Required task:
Type out each of the records below again, character for character.

★ ★ ★ ★ ★ ★ ★

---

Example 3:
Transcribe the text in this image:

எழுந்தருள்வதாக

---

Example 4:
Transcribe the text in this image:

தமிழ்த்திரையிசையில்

★ ★ ★ ★ ★ ★ ★

The completed task:
---

Example 3:
Transcribe the text in this image:

எழுந்தருள்வதாக

---

Example 4:
Transcribe the text in this image:

தமிழ்த்திரையிசையில்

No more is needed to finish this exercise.